__TEXTO DA PÁGINA__
━━━━━━━━━━━━━━━━━━━━━━━━━━━━━━

“Exegese da decadência” – CIORAN

O aforismo “Exegese da decadência” retoma — sob uma outra luz, pelo filtro de um novo idioma e da forma mentis peculiar que ele modela — a temática e a problemática de um importante texto periodístico de juventude do autor romeno do Breviário de decomposição: trata-se de Nihilism şi natura [Niilismo e natureza], publicado originalmente na revista romena Vremea, em 30 de maio de 1937 (e contido no volume Solitude et destin). Época, portanto, do seu engajamento político radical (Guarda de Ferro), um ano após a publicação do Livro das ilusões e de Schimbarea la faţă a României. Contradição flagrante entre o ideal utópico de um “coletivismo nacional” que pudesse conduzir a uma “Transfiguração da Romênia”, e a um “Novo Homem” romeno, e o mais apolítico (e apocalíptico) dos niilismos, a necessidade infinita de uma solidão indiferente a toda noção de uma comunidade humana ideal (impasse humano, ético-político, por excelência, e que Platão captou bem, assim como seus contemporâneos sofistas).

━━━━━━━━━━━━━━━━━━━━━━━━━━━━━━

__TRECHOS DOS REGISTROS__
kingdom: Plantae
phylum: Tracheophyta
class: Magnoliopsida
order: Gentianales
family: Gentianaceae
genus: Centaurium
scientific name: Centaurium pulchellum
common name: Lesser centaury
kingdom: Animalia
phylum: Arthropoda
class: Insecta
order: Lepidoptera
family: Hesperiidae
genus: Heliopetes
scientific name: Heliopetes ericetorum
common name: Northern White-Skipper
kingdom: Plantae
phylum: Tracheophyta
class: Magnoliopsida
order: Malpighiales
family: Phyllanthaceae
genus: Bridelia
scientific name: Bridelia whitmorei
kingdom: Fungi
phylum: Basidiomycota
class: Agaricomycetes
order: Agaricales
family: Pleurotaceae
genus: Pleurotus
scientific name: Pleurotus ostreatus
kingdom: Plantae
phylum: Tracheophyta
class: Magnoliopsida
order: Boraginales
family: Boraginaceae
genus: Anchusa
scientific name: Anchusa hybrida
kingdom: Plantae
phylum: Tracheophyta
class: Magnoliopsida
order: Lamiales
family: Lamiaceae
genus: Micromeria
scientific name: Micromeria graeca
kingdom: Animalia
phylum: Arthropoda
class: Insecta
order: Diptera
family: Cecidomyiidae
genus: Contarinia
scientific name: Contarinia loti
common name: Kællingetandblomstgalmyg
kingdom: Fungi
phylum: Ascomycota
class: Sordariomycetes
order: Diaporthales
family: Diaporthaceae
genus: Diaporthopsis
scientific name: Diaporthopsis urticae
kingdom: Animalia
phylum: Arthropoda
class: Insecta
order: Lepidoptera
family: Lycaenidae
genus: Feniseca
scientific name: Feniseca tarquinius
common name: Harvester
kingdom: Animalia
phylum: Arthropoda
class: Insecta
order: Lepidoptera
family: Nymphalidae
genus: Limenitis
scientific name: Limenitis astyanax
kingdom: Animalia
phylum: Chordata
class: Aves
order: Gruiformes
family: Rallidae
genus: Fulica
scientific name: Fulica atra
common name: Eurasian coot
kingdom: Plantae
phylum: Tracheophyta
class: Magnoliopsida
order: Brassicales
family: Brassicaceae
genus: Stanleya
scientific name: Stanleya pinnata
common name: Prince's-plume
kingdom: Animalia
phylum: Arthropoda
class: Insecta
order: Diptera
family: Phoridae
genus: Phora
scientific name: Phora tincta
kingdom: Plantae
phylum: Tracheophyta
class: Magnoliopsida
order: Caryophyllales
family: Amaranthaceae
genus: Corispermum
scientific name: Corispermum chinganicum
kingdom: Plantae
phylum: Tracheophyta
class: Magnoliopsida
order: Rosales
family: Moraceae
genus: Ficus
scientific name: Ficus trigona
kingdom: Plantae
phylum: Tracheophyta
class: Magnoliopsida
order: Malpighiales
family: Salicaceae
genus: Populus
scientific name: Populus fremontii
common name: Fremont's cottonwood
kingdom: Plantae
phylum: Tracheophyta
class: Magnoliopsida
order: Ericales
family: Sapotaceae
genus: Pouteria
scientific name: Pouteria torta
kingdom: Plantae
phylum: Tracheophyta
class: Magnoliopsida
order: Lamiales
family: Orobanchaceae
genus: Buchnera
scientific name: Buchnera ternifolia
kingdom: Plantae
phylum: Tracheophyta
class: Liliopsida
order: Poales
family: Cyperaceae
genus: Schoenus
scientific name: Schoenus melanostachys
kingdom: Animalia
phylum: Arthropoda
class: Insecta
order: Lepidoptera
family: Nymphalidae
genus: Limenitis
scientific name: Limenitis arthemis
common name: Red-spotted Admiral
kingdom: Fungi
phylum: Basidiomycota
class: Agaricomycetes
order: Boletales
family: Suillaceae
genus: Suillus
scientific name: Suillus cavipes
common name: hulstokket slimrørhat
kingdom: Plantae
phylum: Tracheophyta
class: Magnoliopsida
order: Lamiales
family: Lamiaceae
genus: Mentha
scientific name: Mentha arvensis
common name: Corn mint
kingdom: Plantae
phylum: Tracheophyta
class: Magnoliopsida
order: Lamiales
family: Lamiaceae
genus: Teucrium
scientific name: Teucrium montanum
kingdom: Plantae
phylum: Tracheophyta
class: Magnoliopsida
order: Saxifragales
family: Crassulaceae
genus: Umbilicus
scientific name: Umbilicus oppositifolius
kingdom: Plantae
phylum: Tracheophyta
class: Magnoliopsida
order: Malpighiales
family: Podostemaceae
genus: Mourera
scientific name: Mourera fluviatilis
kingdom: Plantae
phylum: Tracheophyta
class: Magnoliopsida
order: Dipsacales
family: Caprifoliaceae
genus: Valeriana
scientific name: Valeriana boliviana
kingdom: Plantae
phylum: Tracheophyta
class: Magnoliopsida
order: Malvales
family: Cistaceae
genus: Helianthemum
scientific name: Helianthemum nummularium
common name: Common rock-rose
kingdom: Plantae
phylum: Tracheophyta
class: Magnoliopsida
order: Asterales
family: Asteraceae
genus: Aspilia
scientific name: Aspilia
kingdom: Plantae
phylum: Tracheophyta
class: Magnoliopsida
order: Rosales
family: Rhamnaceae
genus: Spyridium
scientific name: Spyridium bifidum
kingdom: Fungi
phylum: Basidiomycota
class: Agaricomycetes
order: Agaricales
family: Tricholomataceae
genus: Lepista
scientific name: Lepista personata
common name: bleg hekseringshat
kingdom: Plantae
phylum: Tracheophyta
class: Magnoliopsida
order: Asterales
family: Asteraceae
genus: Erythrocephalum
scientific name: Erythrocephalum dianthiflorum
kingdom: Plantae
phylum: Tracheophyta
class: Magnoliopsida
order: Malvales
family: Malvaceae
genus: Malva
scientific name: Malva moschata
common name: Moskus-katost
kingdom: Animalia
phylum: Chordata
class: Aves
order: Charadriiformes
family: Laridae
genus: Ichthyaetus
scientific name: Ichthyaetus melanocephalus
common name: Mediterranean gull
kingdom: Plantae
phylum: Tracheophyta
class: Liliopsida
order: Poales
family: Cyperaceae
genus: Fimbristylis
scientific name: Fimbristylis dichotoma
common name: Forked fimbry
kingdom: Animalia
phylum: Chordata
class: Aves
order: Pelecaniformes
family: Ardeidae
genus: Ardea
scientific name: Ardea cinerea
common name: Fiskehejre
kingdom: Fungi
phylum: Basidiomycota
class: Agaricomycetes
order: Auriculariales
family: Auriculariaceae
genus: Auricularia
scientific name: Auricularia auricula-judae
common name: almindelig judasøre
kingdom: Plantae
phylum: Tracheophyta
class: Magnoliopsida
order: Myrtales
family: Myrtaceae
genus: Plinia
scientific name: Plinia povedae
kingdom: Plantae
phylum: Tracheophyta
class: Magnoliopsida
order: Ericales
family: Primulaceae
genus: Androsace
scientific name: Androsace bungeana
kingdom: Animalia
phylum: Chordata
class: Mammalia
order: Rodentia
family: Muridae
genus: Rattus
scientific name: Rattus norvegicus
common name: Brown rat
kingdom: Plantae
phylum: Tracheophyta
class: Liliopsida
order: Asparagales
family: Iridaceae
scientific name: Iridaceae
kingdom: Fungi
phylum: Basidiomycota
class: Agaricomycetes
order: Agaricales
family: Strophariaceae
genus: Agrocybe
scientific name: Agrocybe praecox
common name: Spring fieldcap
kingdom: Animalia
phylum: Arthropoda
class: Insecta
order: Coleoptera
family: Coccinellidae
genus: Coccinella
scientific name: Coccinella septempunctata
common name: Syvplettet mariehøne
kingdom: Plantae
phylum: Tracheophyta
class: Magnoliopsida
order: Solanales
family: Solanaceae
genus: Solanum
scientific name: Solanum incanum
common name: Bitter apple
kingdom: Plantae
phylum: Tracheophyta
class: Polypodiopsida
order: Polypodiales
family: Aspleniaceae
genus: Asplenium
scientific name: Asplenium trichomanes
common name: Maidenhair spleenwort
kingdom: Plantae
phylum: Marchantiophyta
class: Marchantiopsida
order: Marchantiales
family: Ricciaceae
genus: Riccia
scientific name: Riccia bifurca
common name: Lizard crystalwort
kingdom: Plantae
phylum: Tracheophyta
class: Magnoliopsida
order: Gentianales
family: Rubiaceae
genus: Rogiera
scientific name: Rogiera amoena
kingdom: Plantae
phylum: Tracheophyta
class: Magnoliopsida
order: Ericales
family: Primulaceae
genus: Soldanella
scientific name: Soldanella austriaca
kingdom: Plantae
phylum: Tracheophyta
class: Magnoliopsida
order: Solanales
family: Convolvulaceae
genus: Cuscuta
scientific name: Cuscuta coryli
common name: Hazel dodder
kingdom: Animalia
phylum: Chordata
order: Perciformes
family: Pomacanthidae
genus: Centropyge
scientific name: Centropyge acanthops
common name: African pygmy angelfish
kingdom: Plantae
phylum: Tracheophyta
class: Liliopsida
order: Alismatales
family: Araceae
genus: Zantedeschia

━━━━━━━━━━━━━━━━━━━━━━━━━━━━━━

__DESCRIÇÃO DO EXERCÍCIO__
Liste todos os títulos de obras escritas citados no texto sobre Cioran, sem incluir o nome da revista.

__SOLUÇÃO DA TAREFA__
- Exegese da decadência
- Breviário de decomposição
- Nihilism şi natura [Niilismo e natureza]
- Solitude et destin
- Livro das ilusões
- Schimbarea la faţă a României